The Charter School Shell Game
Marcus May’s greed had no limits. Two 45-foot yachts. Jet ski. Maserati and Triumph cars. Multiple houses for himself and a house for his mother. Exotic trips. Rolex watch and other jewelry.
In the end, May, the founder of Newpoint Education Partners charter school, robbed the school districts of Escambia, Bay, Broward, Duval, Hillsborough and Pinellas counties for a grand total of $5,216,856.15, according to court documents.
For his scheme to defraud school systems and support his celebrity-like lifestyle, May was recently sentenced to 20 years in prison and ordered to pay back all the money he stole as well as $93,357.73 in court costs.
May wore handcuffs and an orange Escambia County Jail jumpsuit and showed no emotion throughout the court proceeding and during his fingerprinting. His Orlando defense attorney, Joseph Flynn, raised no objections.
Escambia County Assistant State Attorney Russ Edgar Jr. admonished the 56-year-old May for jilting funds from children and taxpayers.
“The education of our young shouldn’t be taken away for pure greed,” Edgar said in the courtroom.
Escambia County Circuit Court Judge Thomas Dannheisser took his comments a step further during the sentencing. The judge blamed both May and public school officials for the unprecedented loss of millions in school funding. A jury had unanimously found May guilty of two counts of racketeering and one count of organized fraud.
“He knew the bank guards were asleep, so he walked right into the vault and helped himself to millions,” said Judge Dannheisser in a prepared statement. “In fact, if his greed was not so enormous, he might still be getting away with his actions.”
+ + +
## TASK 1
Set down the portion of the article on the charter school fraud starting with "For his scheme" and going on through "in the courtroom.", reproducing each word as it appears.
## TASK 2
Condense the paragraph in the charter school fraud article that begins "Escambia County Circuit Court Judge Thomas Dannheisser took his comments" into two sentences, keeping its main facts.

## AVAILABLE DATA
+ + +
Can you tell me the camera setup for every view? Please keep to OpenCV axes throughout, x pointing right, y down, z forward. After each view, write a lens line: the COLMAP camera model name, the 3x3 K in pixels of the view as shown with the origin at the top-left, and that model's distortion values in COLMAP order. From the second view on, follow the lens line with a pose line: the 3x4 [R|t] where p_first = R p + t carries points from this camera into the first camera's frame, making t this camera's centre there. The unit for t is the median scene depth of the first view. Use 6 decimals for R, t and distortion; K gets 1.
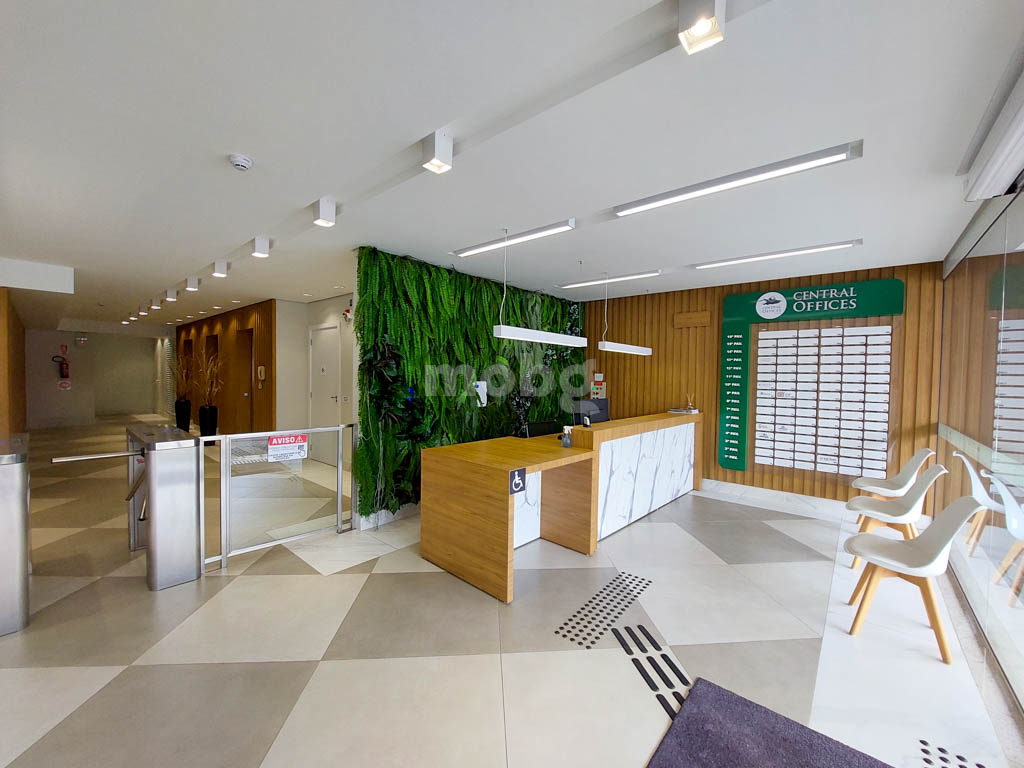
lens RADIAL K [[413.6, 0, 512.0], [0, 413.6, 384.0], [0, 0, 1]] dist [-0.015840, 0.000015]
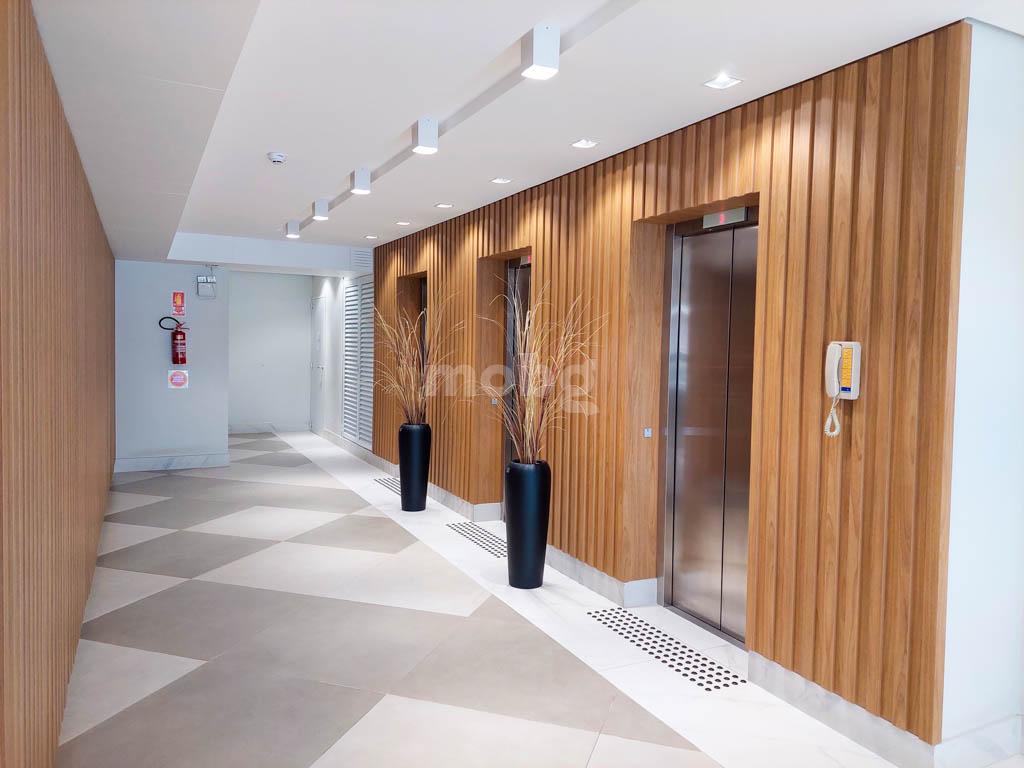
+ + +
## TASK ANSWER 1
For his scheme to defraud school systems and support his celebrity-like lifestyle, May was recently sentenced to 20 years in prison and ordered to pay back all the money he stole as well as $93,357.73 in court costs.
May wore handcuffs and an orange Escambia County Jail jumpsuit and showed no emotion throughout the court proceeding and during his fingerprinting. His Orlando defense attorney, Joseph Flynn, raised no objections.
Escambia County Assistant State Attorney Russ Edgar Jr. admonished the 56-year-old May for jilting funds from children and taxpayers.
“The education of our young shouldn’t be taken away for pure greed,” Edgar said in the courtroom.

## TASK ANSWER 2
At sentencing, Escambia County Circuit Court Judge Thomas Dannheisser went beyond the prosecutor's remarks and blamed both May and public school officials for the unprecedented loss of millions in school funding. A jury had unanimously convicted May of two counts of racketeering and one count of organized fraud.